Il arrache ce coeur sanglant: sa rage se change en une effrayante ironie: «Te voilà donc! Comme tu palpites! Aime-la bien! Aime-la surtout demain à la nuit!»

Pendant cette scène d'horreur, la princesse sentait un effroi qu'elle ne pouvait dompter: un sommeil lourd et agité l'accablait.

Il lui semblait voir une couronne sanglante ornée de perles de sang, un festin ensanglanté et une danse infernale.

Elle passa la journée dans son lit, abattue de tristesse et de lassitude. «Quand donc sonnera minuit, pour me ramener celui qui seul peut me consoler?»

Minuit arriva. Les astres silencieux brillaient au firmament. «Que je suis oppressée! quelles sombres terreurs! Mais, Dieu!
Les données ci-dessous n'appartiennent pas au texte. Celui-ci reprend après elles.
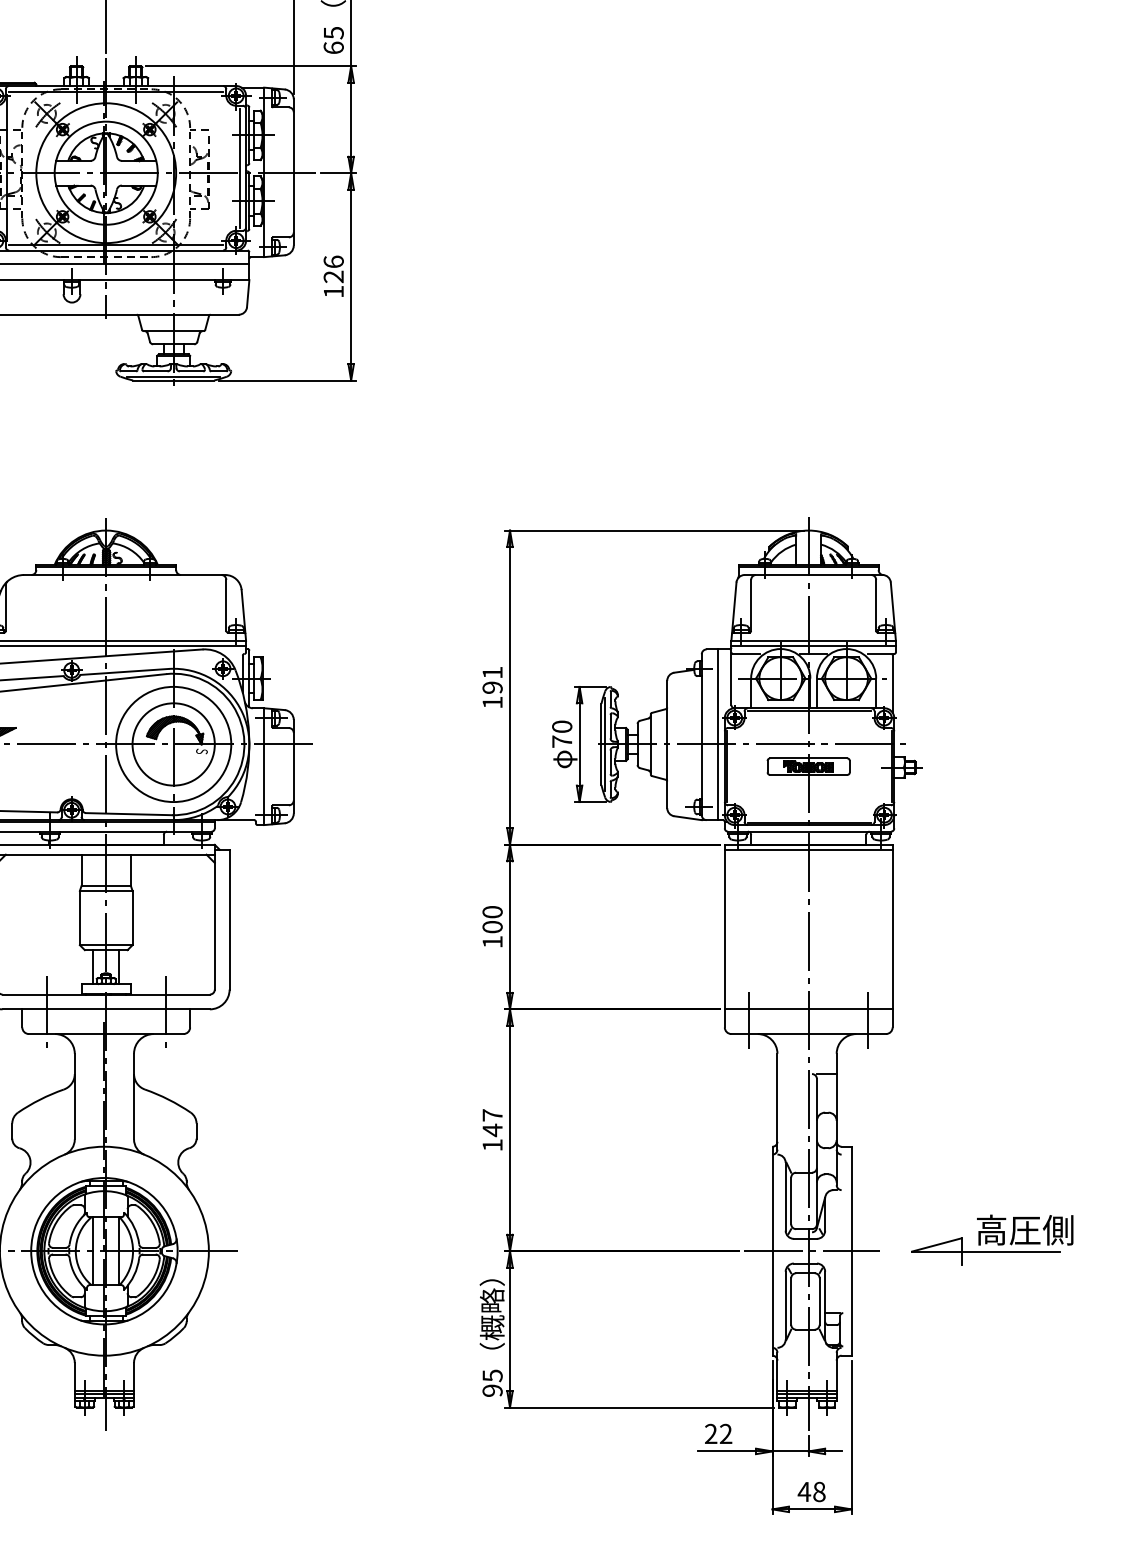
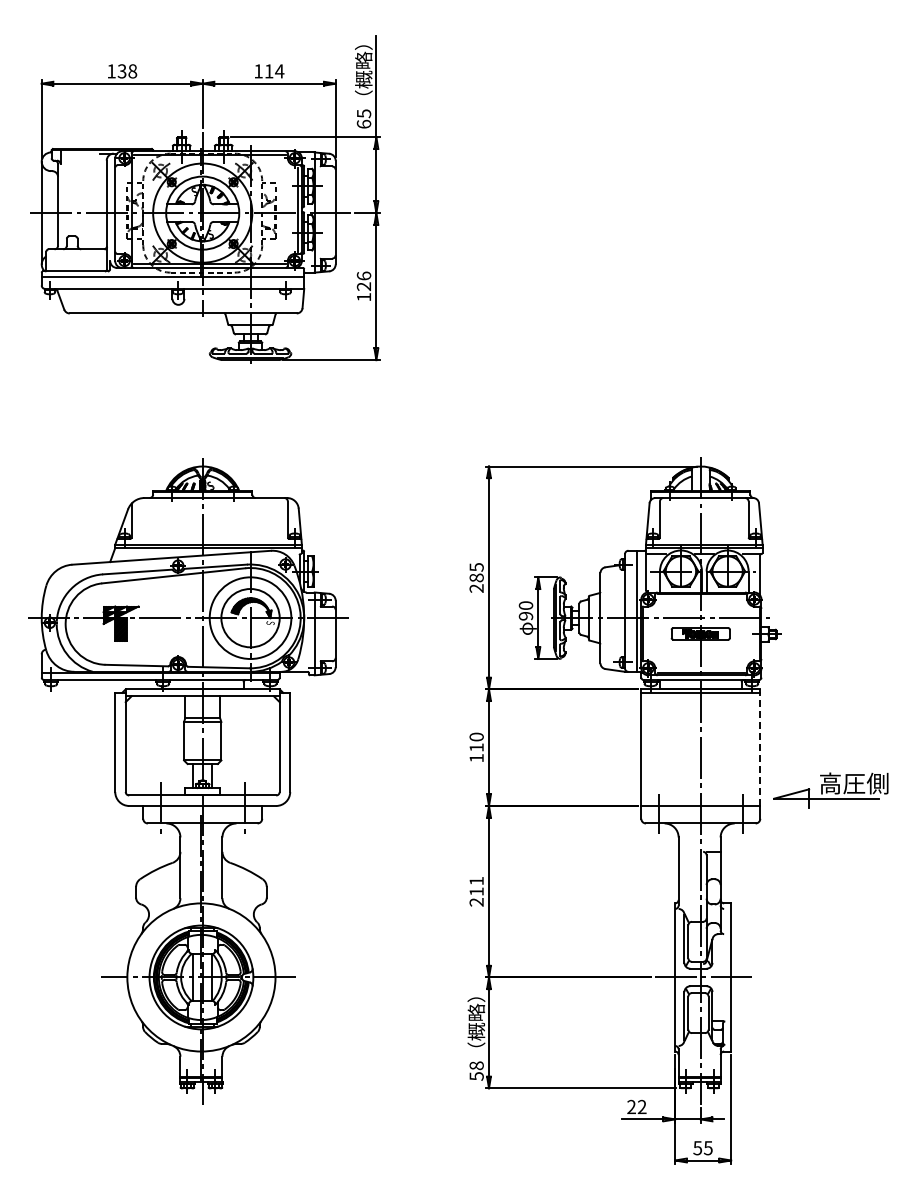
text: (492, 687) -> (476, 577), 191 -> 285
text: (561, 740) -> (525, 615), 70 -> 90
text: (492, 926) -> (476, 747), 100 -> 110
line: (892, 928) -> (760, 748), solid -> dashed
text: (492, 1129) -> (476, 891), 147 -> 211
part: (991, 1239) -> (830, 790), moved
text: (492, 1382) -> (476, 1070), 95 -> 58
text: (811, 1492) -> (702, 1148), 48 -> 55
J'entends ouvrir la porte dérobée!»

Un page, vêtu de deuil, entra, portant un flambeau, un anneau rompu et taché de sang; il les déposa devant elle et sortit.

Un page vêtu de pourpre lui succède; il dépose un vase d'or fermé d'un couvercle scellé du sceau royal.

Enfin un troisième, vêtu d'un habit d'argent, se présente, remet une lettre à la princesse tremblante, s'incline, et se retire en silence.

Glacée d'effroi, elle ouvre la lettre, la parcourt d'un oeil égaré; sa vue se trouble et s'obscurcit comme chargée d'un épais brouillard: elle tombe sans connaissance.

Bientôt rassemblant des forces convulsives, elle se relève et s'élance, elle danse en chantant. «Allons, de la joie, troubadours; de la joie, nobles dames; de la joie, nobles seigneurs!